Sorry I should have specified I was referring to the general deer archery tag. I have a one point for archery bull but I understand that it will take me a few more years to draw that tag.

The reason why I like these units for deer is because I can also hunt for Spike bull elk also and kind of learn the terrain and where the animals like to hang out while I'm still pursuing both deer and elk.

last year was my first general season deer hunt and it was in kamas. I saw a few animals but all in all I did not enjoy the hunt because of all of the private property.


----------



## bowhunt3r4l1f3 (Jan 12, 2011)

Ahh I should have read up at the top where you mentioned "bucks". For me it's based on convince of time. I'd rather go where I can get to the most often and scout. There are gonna be big 4 points on every unit. But finding and pattering them before the bowhunt is the hard part. If you have enough time to get on the Beaver often, I'd go there.


----------



## utahhunter678 (Nov 3, 2012)

Truer words never spoken. I live in magna so Beaver is a pretty far scout trip. I like to do a lot of camping though but the Mrs usually makes me take the boys 10, 8, and 3. So I really don't get to hike as much as I want. But I do try to set up camp where I can put the glass to work. 

While spike hunting this last fall I walked right up to 2 four point bucks on the manti unit. I also saw bucks a plenty on the Wasatch looking for a late season cow.

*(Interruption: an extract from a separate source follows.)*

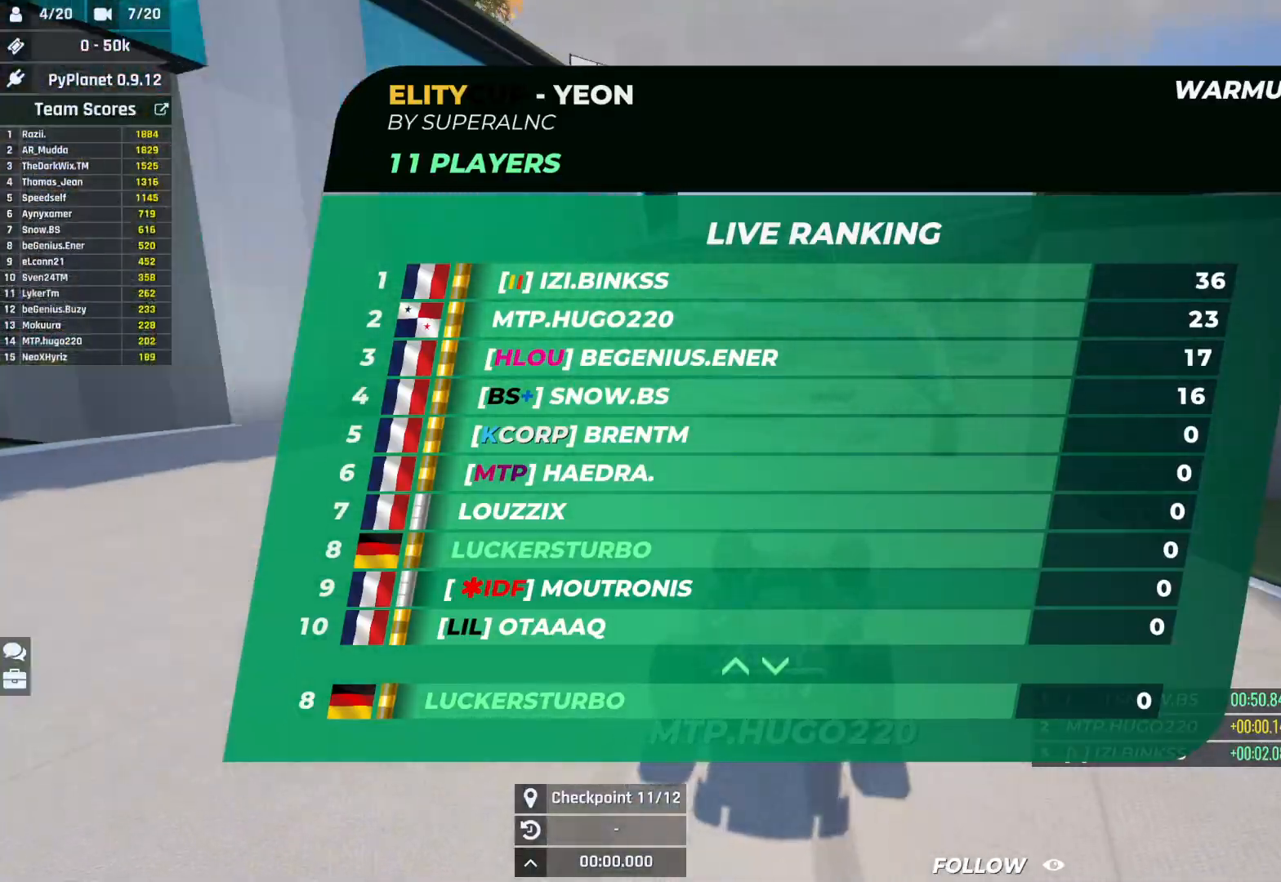
{"keys": ["right", "up"], "events": []}
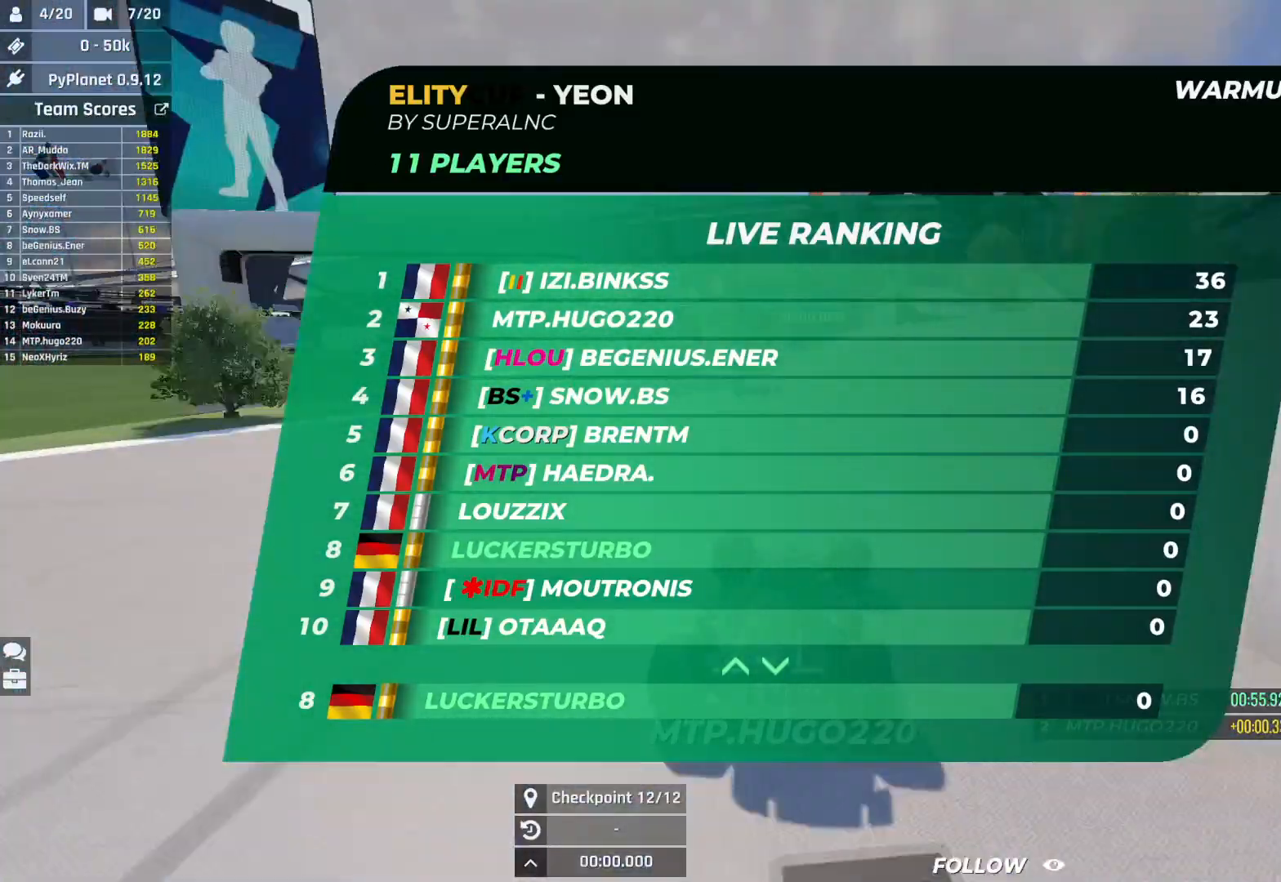
{"keys": ["right", "up"], "events": [[150, "right", "up"], [217, "left", "down"], [300, "left", "up"], [400, "right", "down"]]}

I just like the idea of less people and a longer season. Or is rifle the way to go on the beaver?


----------



## utahhunter678 (Nov 3, 2012)

K I decided I'm going to put in for the Wasatch/currant creek unit this year. I looked at the stats and it seems this is the area to put in for a bow general season. Anyone have any tips or want a scouting buddy? I am willing to put in the work and check out some new areas. I just didn't know if someone had some good pointers. 

If u are going to put in and want someone to hunt with then I'm down for that also. I'm in good shape and really put some miles on my boots during the hunt.


----------



## mtnwldman (Mar 23, 2014)

Take the road to the Red Ledges just below Current Creek dam. You can follow this over to Low Pass or to the Co Op road. seen lots of deer over the years while searching for elk.


----------